--- Excerpted data ---
"""
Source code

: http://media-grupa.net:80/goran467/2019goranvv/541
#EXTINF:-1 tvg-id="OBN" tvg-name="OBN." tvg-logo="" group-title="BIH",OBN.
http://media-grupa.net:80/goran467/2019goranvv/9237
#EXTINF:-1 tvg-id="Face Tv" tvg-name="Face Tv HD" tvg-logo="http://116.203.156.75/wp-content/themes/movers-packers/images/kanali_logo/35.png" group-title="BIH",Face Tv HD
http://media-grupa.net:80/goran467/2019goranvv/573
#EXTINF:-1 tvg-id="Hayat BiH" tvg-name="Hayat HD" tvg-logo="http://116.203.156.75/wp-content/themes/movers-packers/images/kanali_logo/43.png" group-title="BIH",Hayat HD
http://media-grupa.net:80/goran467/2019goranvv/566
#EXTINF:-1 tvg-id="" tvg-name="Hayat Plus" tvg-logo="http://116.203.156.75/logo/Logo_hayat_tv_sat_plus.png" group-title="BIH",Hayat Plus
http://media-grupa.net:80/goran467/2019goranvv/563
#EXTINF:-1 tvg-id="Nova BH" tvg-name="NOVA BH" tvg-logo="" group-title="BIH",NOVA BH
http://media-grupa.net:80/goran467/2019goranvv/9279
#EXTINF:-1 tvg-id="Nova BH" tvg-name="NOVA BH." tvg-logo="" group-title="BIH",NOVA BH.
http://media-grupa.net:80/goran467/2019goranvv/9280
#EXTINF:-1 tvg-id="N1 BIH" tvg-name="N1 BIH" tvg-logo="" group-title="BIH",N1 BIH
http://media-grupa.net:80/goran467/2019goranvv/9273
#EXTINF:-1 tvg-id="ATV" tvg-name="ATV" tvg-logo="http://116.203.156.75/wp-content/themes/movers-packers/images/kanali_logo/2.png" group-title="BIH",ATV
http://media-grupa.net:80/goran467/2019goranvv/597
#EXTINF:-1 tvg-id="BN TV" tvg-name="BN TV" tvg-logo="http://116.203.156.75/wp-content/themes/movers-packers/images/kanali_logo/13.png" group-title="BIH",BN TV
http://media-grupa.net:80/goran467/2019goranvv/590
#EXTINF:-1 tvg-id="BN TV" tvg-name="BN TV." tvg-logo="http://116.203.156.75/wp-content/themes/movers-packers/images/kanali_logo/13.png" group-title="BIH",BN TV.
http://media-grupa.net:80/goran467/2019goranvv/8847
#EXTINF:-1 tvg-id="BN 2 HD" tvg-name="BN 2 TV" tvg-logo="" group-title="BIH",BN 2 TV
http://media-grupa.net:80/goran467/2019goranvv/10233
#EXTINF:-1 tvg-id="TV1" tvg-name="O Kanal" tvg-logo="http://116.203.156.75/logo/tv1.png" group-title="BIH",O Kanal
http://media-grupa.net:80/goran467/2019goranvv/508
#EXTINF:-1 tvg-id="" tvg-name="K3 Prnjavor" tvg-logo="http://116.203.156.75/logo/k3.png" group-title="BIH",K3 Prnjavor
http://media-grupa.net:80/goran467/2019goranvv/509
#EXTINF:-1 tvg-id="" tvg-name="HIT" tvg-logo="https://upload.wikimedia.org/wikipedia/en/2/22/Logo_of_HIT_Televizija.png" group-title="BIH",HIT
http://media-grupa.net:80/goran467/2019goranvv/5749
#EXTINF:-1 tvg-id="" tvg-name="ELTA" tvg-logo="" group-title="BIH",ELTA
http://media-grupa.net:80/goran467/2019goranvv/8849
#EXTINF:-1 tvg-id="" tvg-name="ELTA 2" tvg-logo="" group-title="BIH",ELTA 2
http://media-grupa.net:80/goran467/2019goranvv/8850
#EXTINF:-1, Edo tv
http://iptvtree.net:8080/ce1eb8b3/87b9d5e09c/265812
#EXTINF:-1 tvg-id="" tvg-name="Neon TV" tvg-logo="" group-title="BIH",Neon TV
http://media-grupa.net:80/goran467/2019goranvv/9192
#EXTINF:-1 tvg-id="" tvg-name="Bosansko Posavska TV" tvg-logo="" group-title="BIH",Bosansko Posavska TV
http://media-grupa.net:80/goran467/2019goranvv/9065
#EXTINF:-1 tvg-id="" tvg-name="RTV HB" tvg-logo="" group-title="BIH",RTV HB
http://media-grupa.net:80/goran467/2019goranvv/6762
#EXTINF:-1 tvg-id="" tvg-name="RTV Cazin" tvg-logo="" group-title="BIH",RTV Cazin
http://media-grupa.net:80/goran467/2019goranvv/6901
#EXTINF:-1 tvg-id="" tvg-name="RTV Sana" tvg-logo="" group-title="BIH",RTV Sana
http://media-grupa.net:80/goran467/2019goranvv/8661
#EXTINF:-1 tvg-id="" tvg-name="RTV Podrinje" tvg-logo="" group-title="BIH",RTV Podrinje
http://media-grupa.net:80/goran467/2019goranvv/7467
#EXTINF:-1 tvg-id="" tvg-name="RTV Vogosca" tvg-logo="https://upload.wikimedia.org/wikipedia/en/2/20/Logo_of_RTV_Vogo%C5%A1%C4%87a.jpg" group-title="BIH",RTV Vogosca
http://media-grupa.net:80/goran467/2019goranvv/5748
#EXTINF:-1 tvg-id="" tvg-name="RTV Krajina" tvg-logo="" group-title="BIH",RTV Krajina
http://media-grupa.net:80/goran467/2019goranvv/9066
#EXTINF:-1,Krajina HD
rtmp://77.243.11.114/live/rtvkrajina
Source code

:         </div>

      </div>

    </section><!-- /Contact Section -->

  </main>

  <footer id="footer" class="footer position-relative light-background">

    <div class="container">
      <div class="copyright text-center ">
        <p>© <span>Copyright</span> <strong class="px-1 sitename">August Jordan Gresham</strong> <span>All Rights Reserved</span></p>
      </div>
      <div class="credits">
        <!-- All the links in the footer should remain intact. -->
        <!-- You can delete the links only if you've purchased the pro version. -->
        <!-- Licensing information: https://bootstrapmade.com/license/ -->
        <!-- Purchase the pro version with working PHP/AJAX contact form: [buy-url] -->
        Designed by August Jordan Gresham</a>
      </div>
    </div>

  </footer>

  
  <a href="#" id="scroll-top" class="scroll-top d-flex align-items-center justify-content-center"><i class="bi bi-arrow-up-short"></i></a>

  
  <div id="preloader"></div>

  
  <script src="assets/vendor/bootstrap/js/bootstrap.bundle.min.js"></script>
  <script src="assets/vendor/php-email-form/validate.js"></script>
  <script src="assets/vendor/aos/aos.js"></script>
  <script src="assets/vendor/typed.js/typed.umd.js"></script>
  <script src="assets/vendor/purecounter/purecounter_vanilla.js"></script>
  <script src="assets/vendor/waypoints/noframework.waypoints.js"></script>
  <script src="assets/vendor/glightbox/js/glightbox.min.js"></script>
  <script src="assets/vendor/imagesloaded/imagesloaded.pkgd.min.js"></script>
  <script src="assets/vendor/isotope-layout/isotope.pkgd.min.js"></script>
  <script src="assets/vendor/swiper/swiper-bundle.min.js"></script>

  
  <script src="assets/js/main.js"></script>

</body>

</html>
"""
Find every line above that contains the string "script" and copy each one. Treat uppercase and lowercase letters as different.

  <script src="assets/vendor/bootstrap/js/bootstrap.bundle.min.js"></script>
  <script src="assets/vendor/php-email-form/validate.js"></script>
  <script src="assets/vendor/aos/aos.js"></script>
  <script src="assets/vendor/typed.js/typed.umd.js"></script>
  <script src="assets/vendor/purecounter/purecounter_vanilla.js"></script>
  <script src="assets/vendor/waypoints/noframework.waypoints.js"></script>
  <script src="assets/vendor/glightbox/js/glightbox.min.js"></script>
  <script src="assets/vendor/imagesloaded/imagesloaded.pkgd.min.js"></script>
  <script src="assets/vendor/isotope-layout/isotope.pkgd.min.js"></script>
  <script src="assets/vendor/swiper/swiper-bundle.min.js"></script>
  <script src="assets/js/main.js"></script>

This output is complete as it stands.